Let $X_1$ and $X_2$ are independent $N(0, \sigma^2)$ which means (mean = 0, variance = $\sigma^2$) random variables. What is the distribution of $X_1^2 + X_2^2$?
My approach is that $X_1\sim N(0, \sigma^2)$ and $X_2\sim N(0, \sigma^2)$
Then $X_1^2$ and $X_2^2$ have chi-squared distribution with 1 degree of freedom. (I am not sure the degree of freedom and not sure how to show it as well(please help on this))
Then I found the moment-generating function for $X_1^2$ and $X_2^2$;$$m_{X_1^2} = (1-2t)^{-1/2}$$ and $$m_{X_2^2} = (1-2t)^{-1/2}$$
So the moment generating function for $X_1^2 + X_2^2$ is $$m_{X_1^2}(t) m_{X_2^2}(t) = (1-2t)^{-2/2}$$
So $X_1^2 + X_2^2$ has a chi-squared distribution with 2 degrees of freedom.
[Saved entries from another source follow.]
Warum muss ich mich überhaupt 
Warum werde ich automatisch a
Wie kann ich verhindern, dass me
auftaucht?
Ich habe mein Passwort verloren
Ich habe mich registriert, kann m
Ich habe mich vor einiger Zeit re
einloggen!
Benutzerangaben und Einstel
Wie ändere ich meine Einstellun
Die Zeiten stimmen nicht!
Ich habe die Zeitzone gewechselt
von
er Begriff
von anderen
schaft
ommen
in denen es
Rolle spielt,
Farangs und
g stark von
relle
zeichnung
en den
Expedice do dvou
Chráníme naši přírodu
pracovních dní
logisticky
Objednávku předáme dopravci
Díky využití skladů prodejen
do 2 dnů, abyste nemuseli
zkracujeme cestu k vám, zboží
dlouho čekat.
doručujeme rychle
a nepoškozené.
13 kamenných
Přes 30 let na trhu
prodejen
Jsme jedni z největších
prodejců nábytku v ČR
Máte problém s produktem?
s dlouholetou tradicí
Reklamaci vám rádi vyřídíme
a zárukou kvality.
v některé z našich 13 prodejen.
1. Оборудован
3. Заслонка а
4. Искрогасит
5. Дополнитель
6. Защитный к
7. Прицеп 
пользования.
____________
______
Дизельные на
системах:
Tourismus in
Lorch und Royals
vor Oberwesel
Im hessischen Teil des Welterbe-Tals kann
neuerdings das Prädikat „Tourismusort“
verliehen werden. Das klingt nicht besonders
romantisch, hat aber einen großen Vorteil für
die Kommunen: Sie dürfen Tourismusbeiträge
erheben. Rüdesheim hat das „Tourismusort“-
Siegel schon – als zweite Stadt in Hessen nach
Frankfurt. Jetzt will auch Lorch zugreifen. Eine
Is this correct?
If $X$ and $Y$ are independent $N(0,\sigma^2)$ random variables, then for any $z \geq 0$, $$\begin{align} P\{X^2+Y^2 > z\} &= \int_{x^2+y^2>z}f_{X,Y}(x,y)\\ &= \int_{x^2+y^2>z}\frac{1}{2\pi\sigma^2}\exp\left(-\frac{x^2+y^2}{2\sigma^2}\right)\\ &= \int_{\sqrt{z}}^\infty\int_0^{2\pi} \frac{1}{2\pi\sigma^2}\exp\left(-\frac{r^2}{2\sigma^2}\right)\cdot r\,\mathrm d\theta\cdot \mathrm dr\\ &= \int_{\sqrt{z}}^\infty \frac{r}{\sigma^2}\exp\left(-\frac{r^2}{2\sigma^2}\right) \, \mathrm dr\\ &= \left. -\exp\left(-\frac{r^2}{2\sigma^2}\right)\right|_{\sqrt{z}}^\infty\\ &= \exp(-z/2\sigma^2). \end{align}$$ Now, if $Z$ is an exponential random variable with parameter $\lambda$, then $P\{Z > z\} = \exp(-\lambda z)$, and so $X^2+Y^2$ is a $\ldots$